Bicellariella ciliata

Scientific classification
- Kingdom: Animalia
- Phylum: Bryozoa
- Class: Gymnolaemata
- Order: Cheilostomatida
- Family: Bugulidae
- Genus: Bicellariella
- Species: B. ciliata
- Binomial name: Bicellariella ciliata (Linnaeus, 1758)
- Synonyms: Brettia tubaeformis Hincks, 1880; Crisia ciliata (Linnaeus, 1758); Sertularia ciliata Linnaeus, 1758;

= Bicellariella ciliata =

- Genus: Bicellariella
- Species: ciliata
- Authority: (Linnaeus, 1758)
- Synonyms: Brettia tubaeformis Hincks, 1880, Crisia ciliata (Linnaeus, 1758), Sertularia ciliata Linnaeus, 1758

Species of bryozoan

Bicellariella ciliata is a species of bryozoan belonging to the family Bugulidae. It is found in shallow water on both sides of the Atlantic Ocean, the Mediterranean Sea and the Indo-Pacific region.

==Description==
Bicellariella ciliata is a colonial bryozoan and has an upright, branched habit, and forms small white, feathery clumps up to 2.5 cm in height. The colony is fixed to the substrate by a narrow flexible base. The zooids grow on branches, facing alternately to left and right, and appearing as regular black spots to the naked eye. Each feeding zooid has a cone-shaped tube leading to a bean-shaped chamber; the lophophore has four to six long curved tentacles. Some zooids have a toothed "beak" which is used for defensive purposes. Bugulina flabellata, Crisularia plumosa and Bugulina turbinata are other bryozoans of very similar morphology with which Bicellariella ciliata may be confused. Bicellariella ciliata can form a bryozoan "turf" with these three.
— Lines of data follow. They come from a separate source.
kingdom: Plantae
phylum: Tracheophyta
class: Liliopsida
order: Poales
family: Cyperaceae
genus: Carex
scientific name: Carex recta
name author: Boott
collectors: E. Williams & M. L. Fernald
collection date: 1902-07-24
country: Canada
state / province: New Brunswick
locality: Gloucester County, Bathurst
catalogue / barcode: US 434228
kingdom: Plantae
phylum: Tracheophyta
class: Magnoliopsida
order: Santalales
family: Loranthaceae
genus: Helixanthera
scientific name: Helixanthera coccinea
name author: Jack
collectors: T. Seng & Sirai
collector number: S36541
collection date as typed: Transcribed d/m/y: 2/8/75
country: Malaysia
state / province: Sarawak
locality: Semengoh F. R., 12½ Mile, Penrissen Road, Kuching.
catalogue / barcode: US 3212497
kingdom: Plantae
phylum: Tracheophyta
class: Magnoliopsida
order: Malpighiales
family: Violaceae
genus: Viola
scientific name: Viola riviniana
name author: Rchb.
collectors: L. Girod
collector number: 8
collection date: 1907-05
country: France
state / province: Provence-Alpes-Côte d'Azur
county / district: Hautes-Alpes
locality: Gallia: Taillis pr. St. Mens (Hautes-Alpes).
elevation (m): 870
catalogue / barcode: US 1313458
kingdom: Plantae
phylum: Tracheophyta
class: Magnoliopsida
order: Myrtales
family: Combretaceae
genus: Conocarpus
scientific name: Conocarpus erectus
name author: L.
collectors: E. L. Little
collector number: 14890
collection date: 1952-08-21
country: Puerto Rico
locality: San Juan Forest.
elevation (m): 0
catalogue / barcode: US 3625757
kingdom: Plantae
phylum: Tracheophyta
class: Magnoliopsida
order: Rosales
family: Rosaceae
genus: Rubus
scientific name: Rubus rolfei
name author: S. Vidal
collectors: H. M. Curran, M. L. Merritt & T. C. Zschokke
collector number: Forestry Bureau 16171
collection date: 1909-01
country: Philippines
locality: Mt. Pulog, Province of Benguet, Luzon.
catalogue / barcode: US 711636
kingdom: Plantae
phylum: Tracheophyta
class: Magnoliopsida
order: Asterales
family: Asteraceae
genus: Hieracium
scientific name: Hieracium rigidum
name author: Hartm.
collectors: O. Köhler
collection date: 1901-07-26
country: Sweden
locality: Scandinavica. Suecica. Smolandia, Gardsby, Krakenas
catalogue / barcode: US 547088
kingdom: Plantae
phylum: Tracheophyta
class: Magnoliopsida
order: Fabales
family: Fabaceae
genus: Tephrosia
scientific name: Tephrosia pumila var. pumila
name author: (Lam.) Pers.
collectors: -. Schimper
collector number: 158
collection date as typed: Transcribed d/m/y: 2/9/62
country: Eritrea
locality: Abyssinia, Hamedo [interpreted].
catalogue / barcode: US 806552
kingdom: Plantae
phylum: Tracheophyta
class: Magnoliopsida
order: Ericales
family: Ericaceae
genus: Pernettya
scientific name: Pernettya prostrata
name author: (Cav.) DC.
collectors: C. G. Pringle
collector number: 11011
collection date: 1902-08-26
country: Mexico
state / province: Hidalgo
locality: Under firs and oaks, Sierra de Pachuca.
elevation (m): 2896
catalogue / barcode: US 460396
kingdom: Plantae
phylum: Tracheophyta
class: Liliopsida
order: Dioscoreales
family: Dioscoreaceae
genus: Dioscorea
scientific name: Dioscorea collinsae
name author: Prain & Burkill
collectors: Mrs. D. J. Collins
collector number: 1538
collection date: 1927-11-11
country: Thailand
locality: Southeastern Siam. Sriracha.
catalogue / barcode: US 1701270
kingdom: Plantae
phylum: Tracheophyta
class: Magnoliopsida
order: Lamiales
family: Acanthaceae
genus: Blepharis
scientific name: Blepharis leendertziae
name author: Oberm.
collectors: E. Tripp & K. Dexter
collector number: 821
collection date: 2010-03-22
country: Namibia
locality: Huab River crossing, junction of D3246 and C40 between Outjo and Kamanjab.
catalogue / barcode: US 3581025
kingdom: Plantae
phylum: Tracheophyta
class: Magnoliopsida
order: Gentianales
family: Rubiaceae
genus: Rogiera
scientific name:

==Distribution and habitat==
Bicellariella ciliata has a widespread distribution. It occurs in the Mediterranean Sea, in the eastern Atlantic Ocean, from Norway to South Africa, in the western Atlantic Ocean from Cape Cod to the Gulf of St. Lawrence and in the Indo-Pacific region. It grows in rocky locations such as vertical walls exposed to moderate currents, at depths between 10 and 30 m. It often grows as an epibiont on shells, on hydrozoans and on other bryozoans.

==Ecology==
Like other bryozoans, Bicellariella ciliata is a filter feeder, consuming diatoms and other small organic particles which it catches with the ever-active tentacles of its lophophore. Colonies have both male and female zooids; reproduction mainly takes place in late March and April, giving rise to planktonic larvae in May and June. These settle on the seabed in August and undergo metamorphosis into single zooids which will found new colonies which will overwinter. This species is more noticeable in winter and spring than it is in mid-summer. Bicellariella ciliata is one of the bryozoans on which the nudibranch Antiopella cristata, and the nudibranch Polycera faeroensis feeds.